Maria Avelina Fuhro Gastal
Eu ainda não era alfabetizada quando ganhei o primeiro livro. Era a história da Cinderela, mas o livro tinha que ser montado. Nas páginas, quadradinhos em branco acima do texto, nas últimas folhas, várias figurinhas coloridas, algumas brilhosas, que deveriam ser coladas no quadradinho com o número correspondente ao do verso da figura. Devo ter recebido muita ajuda, pois tinha em torno de quatro anos. Virou obra de arte. Andava com o livro para todos os lugares, folheava sem parar, “lia” as figurinhas e recontava a história. Acho que foi aí que me apaixonei por livros.
Troquei a Cinderela pelas Fábulas de Esopo. Até hoje tenho o livro entre outros tantos na prateleira. Meu pé de laranja lima veio a seguir entre muitas lágrimas. Apesar de tanto sofrimento, preferia chorar a aguentar a chata da Pollyanna que minha mãe considerava indispensável para a minha formação. Negacionismo nunca teve eco em mim.
Literatura era minha disciplina favorita. Lia tudo com prazer, fazia ficha de leitura e adorava debater em aula. Cheguei a pensar em cursar Letras, mas isso dá outra crônica.
Ler sempre esteve entre minhas atividades de escolha. Na falta de livros, lia bula de remédios, as crônicas das revistas Manchete e Cruzeiro, muitas vezes escondida dos meus pais.
Com o nascimento dos meus filhos revisitei os livros da minha infância. Reli toda a coleção do Monteiro Lobato no puerpério da minha filha mais nova. Alguns trechos lia em voz alta para o mais velho na hora de dormir. Ele preferia livros sobre tigres, leões, cachorros. Atendia ao desejo dele e voltava à coleção depois que ele adormecia e antes que ela acordasse para mamar.
Ao saber que seria avó, decidi escrever um livro para a Alice. Escrevi, também, para o Miguel seis anos depois.
Para Alice sou a avó dos livros e das histórias. Muito pequena perguntaram a ela o que queria me dar de aniversário. A resposta foi um livro e uma touca de lã rosa. Não me perguntem da touca. Ainda não achei oportunidade para usar.

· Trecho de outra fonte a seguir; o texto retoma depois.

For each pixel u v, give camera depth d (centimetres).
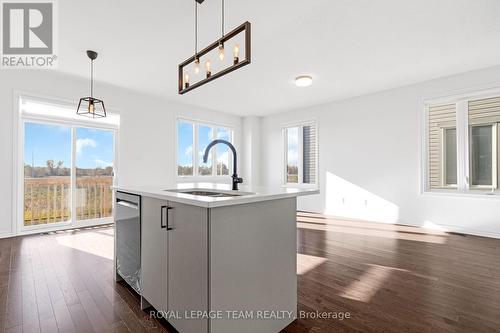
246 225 141
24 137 394
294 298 171
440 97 421
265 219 152
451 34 287
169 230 153
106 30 279
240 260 138
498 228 371
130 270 201
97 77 421
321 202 581
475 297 199
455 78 407
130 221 202
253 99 551
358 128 522
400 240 360
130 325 164
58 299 196
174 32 284
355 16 253
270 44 311
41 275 240
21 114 388
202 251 127
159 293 163
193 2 232
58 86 412
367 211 506
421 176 441
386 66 377
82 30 279
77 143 447
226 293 132
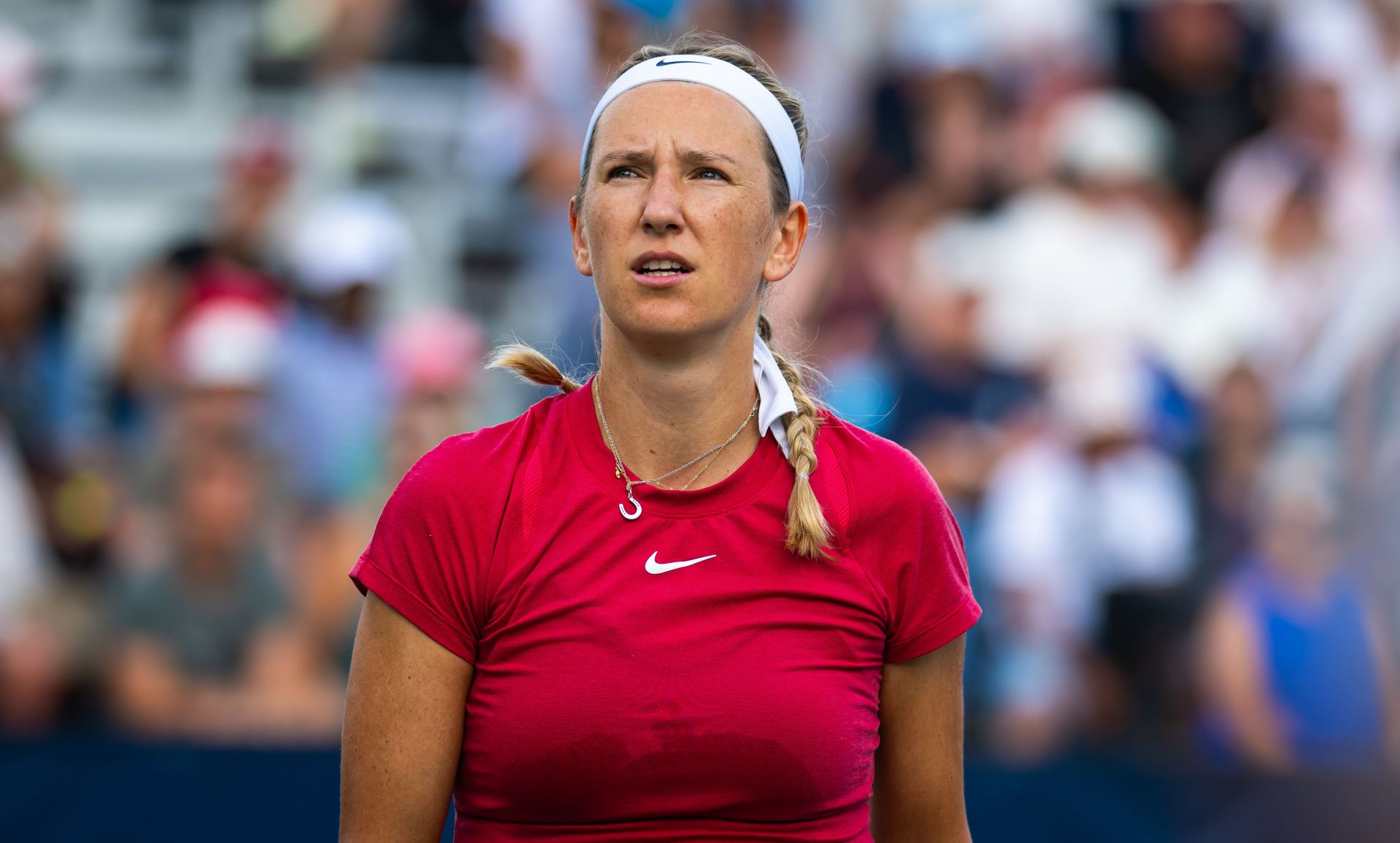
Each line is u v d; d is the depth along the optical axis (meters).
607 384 7.61
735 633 7.16
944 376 24.16
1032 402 23.88
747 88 7.55
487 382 23.61
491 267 24.78
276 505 21.66
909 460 7.78
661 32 26.08
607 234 7.31
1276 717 21.89
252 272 23.44
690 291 7.21
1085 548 22.72
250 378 22.00
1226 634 22.27
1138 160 25.80
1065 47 26.58
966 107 26.00
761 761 7.08
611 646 7.09
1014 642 22.28
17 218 23.66
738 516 7.37
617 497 7.37
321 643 21.20
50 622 20.61
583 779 7.05
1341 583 22.56
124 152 25.34
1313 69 26.66
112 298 23.67
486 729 7.21
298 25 26.06
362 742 7.39
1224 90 26.64
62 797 17.59
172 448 21.62
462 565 7.30
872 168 25.83
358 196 24.80
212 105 25.73
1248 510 23.19
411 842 7.41
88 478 21.62
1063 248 24.91
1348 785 18.66
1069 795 18.55
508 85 25.64
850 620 7.39
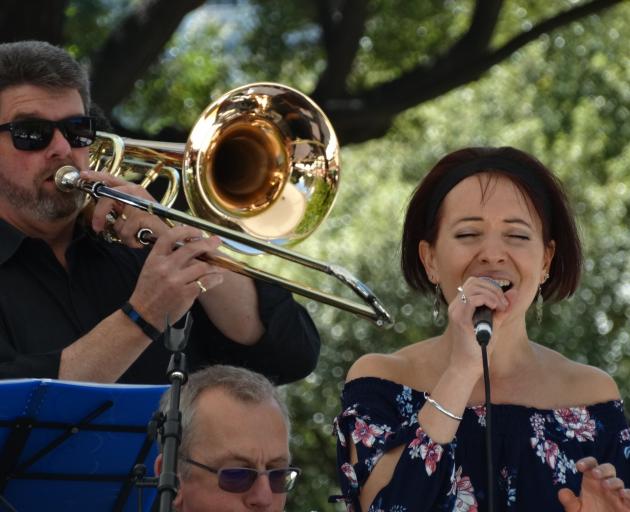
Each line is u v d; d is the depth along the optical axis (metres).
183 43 27.19
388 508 7.71
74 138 9.54
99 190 9.35
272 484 7.47
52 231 9.77
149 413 7.79
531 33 20.94
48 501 8.05
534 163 8.48
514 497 7.97
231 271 9.52
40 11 18.27
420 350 8.54
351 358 28.94
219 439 7.43
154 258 9.02
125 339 8.94
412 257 8.65
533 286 8.24
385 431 8.11
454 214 8.32
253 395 7.56
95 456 7.93
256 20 26.39
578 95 26.31
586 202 28.56
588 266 28.83
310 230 10.13
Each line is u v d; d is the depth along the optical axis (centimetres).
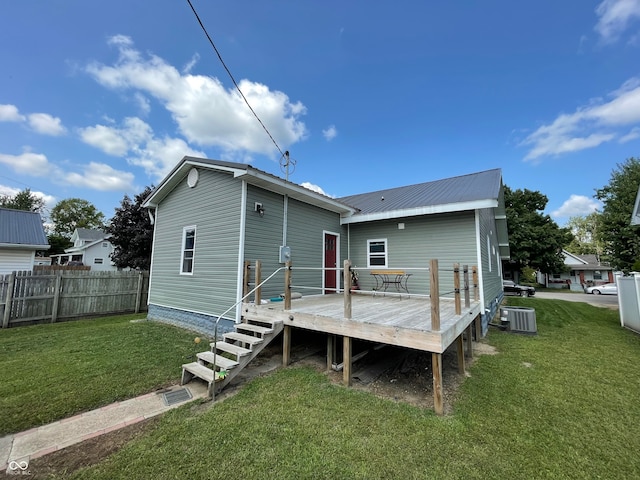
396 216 788
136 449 247
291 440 263
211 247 679
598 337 689
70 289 878
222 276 638
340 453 245
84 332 680
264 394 361
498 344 621
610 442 265
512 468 229
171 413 311
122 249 1603
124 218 1588
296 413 313
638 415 315
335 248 905
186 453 242
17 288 781
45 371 421
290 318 475
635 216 914
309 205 806
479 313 646
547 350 573
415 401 351
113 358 484
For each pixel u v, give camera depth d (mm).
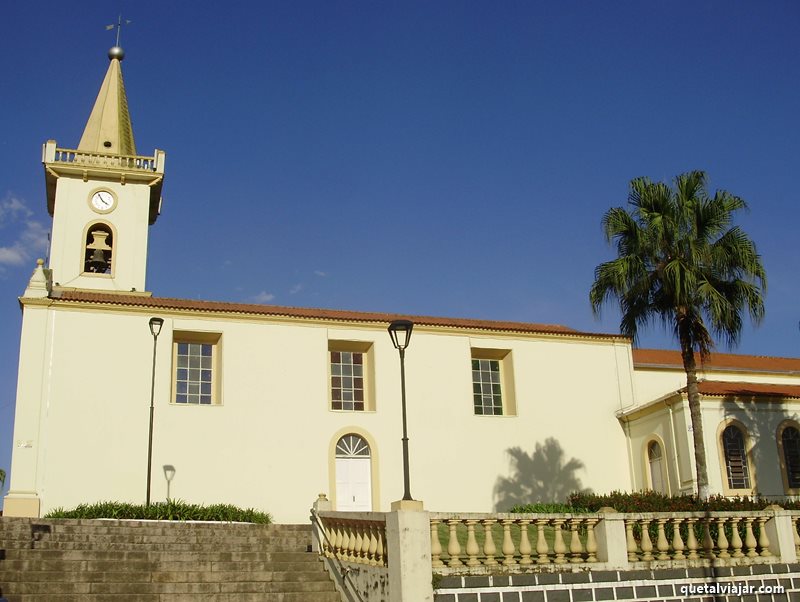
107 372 24938
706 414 26984
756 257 23031
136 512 22562
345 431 26875
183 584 15195
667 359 34062
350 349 28500
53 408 24125
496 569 14016
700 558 15656
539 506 25281
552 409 29703
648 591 14938
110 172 33812
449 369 28875
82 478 23766
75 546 17469
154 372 24016
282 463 25844
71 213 33312
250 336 26828
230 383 26109
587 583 14508
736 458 26984
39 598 13977
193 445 25125
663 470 27953
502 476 28281
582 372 30594
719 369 33625
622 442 30156
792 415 28047
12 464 23281
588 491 29156
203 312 26391
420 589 13188
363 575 14805
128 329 25578
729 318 22547
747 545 16266
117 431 24484
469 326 29516
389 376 28047
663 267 23453
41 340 24625
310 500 25781
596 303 24094
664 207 23859
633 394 30891
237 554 17219
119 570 15688
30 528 18719
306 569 16969
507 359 30156
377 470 26812
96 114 36656
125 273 33094
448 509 27250
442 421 28156
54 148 33750
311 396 26859
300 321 27531
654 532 16578
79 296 26625
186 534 19656
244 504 25078
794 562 16250
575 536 14961
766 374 34219
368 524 14977
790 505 20578
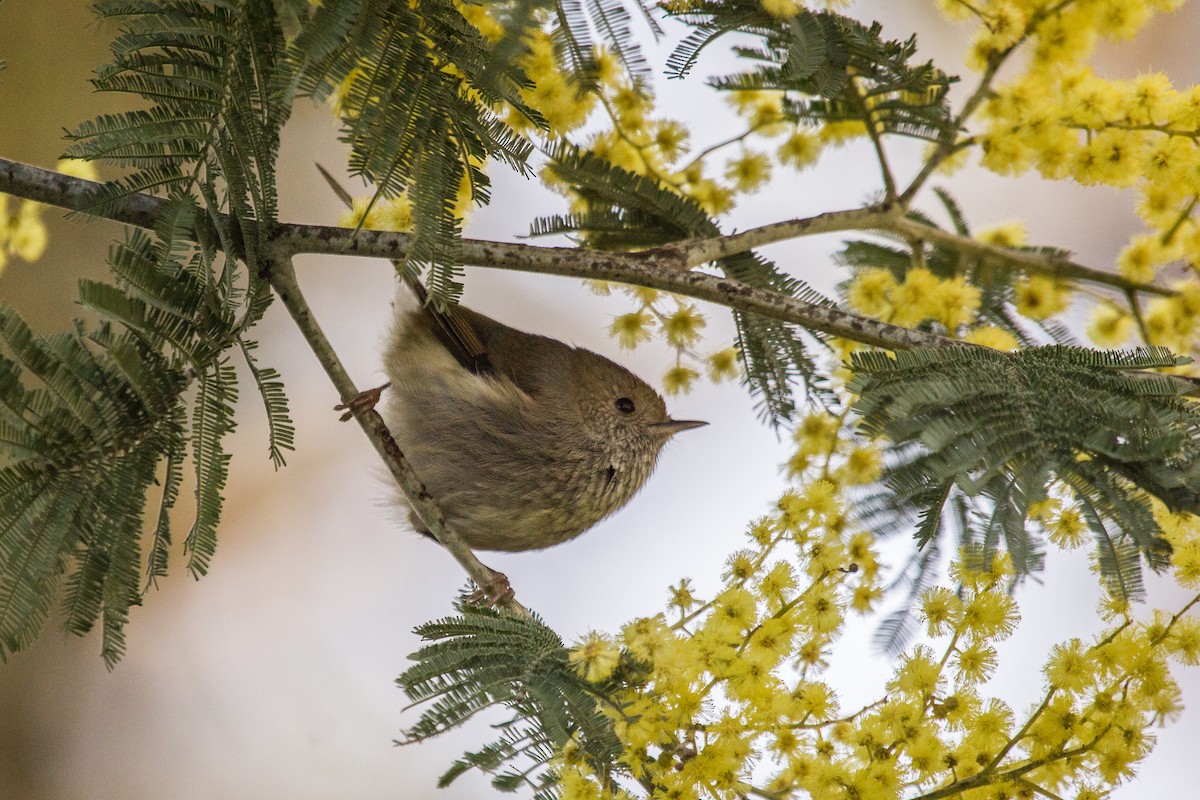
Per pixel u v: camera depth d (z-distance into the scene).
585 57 5.07
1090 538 5.52
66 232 11.49
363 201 6.63
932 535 5.23
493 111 5.84
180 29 5.31
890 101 7.44
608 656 4.92
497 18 4.23
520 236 7.56
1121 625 5.57
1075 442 5.07
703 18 6.26
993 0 7.39
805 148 8.00
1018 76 7.57
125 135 5.39
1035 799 5.34
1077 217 13.43
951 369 5.38
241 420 12.70
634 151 7.88
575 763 5.02
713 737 5.18
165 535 5.18
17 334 4.96
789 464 7.20
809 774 5.15
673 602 5.58
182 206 5.50
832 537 5.62
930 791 5.33
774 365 7.30
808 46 6.21
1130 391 5.35
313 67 4.83
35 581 4.80
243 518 12.70
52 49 12.05
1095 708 5.35
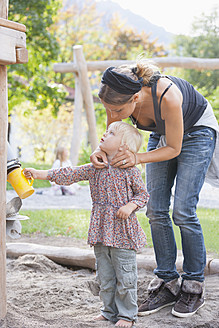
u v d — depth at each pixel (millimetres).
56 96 12977
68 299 3029
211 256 4098
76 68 7387
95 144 7676
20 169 2639
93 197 2684
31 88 12680
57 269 3941
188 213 2766
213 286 3355
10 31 2314
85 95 7539
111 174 2629
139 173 2684
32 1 11523
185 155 2834
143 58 2668
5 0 2357
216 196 5984
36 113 18375
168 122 2566
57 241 5141
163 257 2949
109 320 2648
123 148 2625
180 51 26203
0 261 2428
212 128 2908
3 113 2387
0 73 2355
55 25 25641
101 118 16375
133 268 2615
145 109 2619
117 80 2340
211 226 5168
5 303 2496
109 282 2658
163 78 2607
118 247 2559
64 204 8664
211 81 20391
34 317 2619
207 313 2771
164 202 2947
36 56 12477
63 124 19500
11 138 19297
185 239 2809
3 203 2412
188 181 2781
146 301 2879
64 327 2457
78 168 2721
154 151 2670
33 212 7176
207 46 24922
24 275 3680
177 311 2734
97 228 2596
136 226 2635
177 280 2988
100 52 27000
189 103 2770
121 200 2602
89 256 3990
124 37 27734
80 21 27984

No meio da minha trajetória percebi que, além dos livros, me encantava a aquisição da leitura, o processo de alfabetização. Fiz minha primeira especialização em Educação, optando pelo curso Piaget: a gênese do conhecimento e da linguagem. Difícil. Desafiador. À época, o mais velho estava sendo alfabetizado. Usei todas as testagens para acompanhar o seu desenvolvimento cognitivo. Mais do que meu filho descobrindo as letras, foi meu estudo de caso para entender a teoria. A minha filha mais moça simplesmente leu para mim, antes de estar na primeira série. Não sei como aconteceu. Faltava tempo, disponibilidade para dar conta da vida e do processo de alfabetização deles.
Agora fui premiada. Em tempo de aulas on line, tenho acompanhado a Alice no primeiro ano. Foi-se a especialista, a mãe ocupada, a profissional estressada, ficou a avó embevecida com as descobertas.
“Asai, beteraba e bifi” são as comidas preferidas dela, ou pelo menos as que ela teve coragem de arriscar na escrita. Quase dá para ver a cabecinha funcionando, as hipóteses sendo construídas, os sons sendo repetidos em voz alta até descobrir como reproduzi-los em letras e palavras. Um sonho. O brilho do olhar e o sorriso de satisfação ao vencer a barreira de um som são emocionantes.
Sei que não é justo com ela não ter a oportunidade de estar na escola. Mas sei também que estamos construindo uma nova parceria na convivência. Vibramos juntas. Virei vó-colega, ai de mim que não faça, longe da câmera, as atividades da aula de Educação física. O resto é com ela. Sou apoio, a tarefa é dela e me esforço para respeitar o tempo dela e não tentar aliviar o sofrimento da descoberta, privando-a do prazer pela conquista e superação.
Ela já domina o ambiente virtual das aulas, até mesmo quando a Internet cai. Logo que a professora ingressa na sala, Alice diz: — Vó (ou Ave- desaforo), pode pegar seu livro para ler. É a autonomia falando e eu tenho vontade de amassar.
A cidadã que coabita na avó se entristece por viver em um país em que a taxação de livros é opção, onde muitas crianças não têm acesso à Internet para acompanhar as aulas, e onde muitos pais e avós não têm como viver esse momento de descoberta com as crianças pois não viveram suas próprias descobertas, apenas lutaram para sobreviver.
Ler é ato político. Ler é afeto e pertencimento. Ler é dignidade. Ler tem que ser um direito, cláusula pétrea de qualquer país que se queira grande.